As many wonder whether Ensign will survive in the drip-drip-drip of revelations, catalyzed by Doug Hampton’s dramatic interview last week, it seems only a matter of time until GOP figures, worried about damage in 2010 and 2012 when Ensign and the presidency are up, begin to treat him with the same political expediency he offered Craig.

Embarrassingly mute Nevada and national Republicans, who by their silence condone this increasingly tawdry and sleazy scandal, surely are privately chattering about how they want Ensign to resign. Ensign’s successor at the NRSC, John Cornyn, was remarkably tepid when the Sun asked him about his colleague’s chances to recover. “I just don’t know the answer to that,” Cornyn said, being slightly more gracious to Ensign than Ensign was to Craig two years ago.

The flip side is true, too, as The Hill reported Friday under the headline, “Senate GOP’s silence ominous for Ensign.”

As the capital newspaper reported, “On Thursday, however, not a single Republican approached in the Senate would openly defend him.”

And why? Disgust? There but for the grace of God go I? Fear of other disclosures?

GOP Sen. Bob Bennett of Utah told The Hill the caucus is concerned about a “trickle” effect. “We have learned from all of these that you don’t get all the facts,” Bennett told the paper. “Maybe we do, but maybe there’s still more to it.
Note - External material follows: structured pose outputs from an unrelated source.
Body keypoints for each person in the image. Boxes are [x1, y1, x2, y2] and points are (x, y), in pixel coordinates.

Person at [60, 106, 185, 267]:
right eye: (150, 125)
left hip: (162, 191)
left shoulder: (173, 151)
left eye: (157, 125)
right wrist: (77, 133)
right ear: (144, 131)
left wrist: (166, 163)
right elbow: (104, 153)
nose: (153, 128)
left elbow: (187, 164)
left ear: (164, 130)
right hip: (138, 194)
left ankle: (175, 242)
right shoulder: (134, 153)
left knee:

I would think the reticence of people to comment has more to do with not wanting to make a statement and then discover there’s more facts to come out.”

Beyond the principled silence of his colleagues, the former chairman of the NRSC, whose performance already had been questioned, surely is the subject of much second-guessing because of the time line that has now emerged. I would bet his multi-tasking skills are being questioned.

When he was charged with running the NRSC and supposed to be trying to salvage GOP seats, Ensign was spending quite a bit of time pursuing an affair with Cynthia Hampton. Hey, ex-Sen. Norm Coleman, what do you think of these revelations?

The political pressure cooker surely will continue to build, whether or not there are more proverbial dropping shoes. As Ensign knew in that 2007 ABC interview, Republicans realize in 2009 that they don’t need more lampooning as they head into a midterm election cycle and Barack Obama’s reelection bid in 2012.

As one Nevada political expert put it via e-mail, “If I’m a Republican, and I don’t have a top-tier candidate against (Senate Majority Leader Harry) Reid (which it is starting to look like they won’t), I’d want to do this race now, when turnout trends tend to favor the GOP (particularly if the economy doesn’t recover and voters punish Dems), and when they won’t be running alongside a presidential candidate in a battleground state where turnout efforts change the electoral map, making it even harder for them, etc. ... They would have a better shot at retaining the Ensign seat in 2010 as opposed to 2012 ... The quicker they remove Ensign from office, the sooner they can start to turn the corner and put someone else out front. Otherwise, Ensign becomes the gift that keeps on giving for Democrats.”

John Ensign in 2007, the head of the NRSC, instantly would grasp that logic. I wonder if John Ensign in 2009, the albatross of his party, gets it.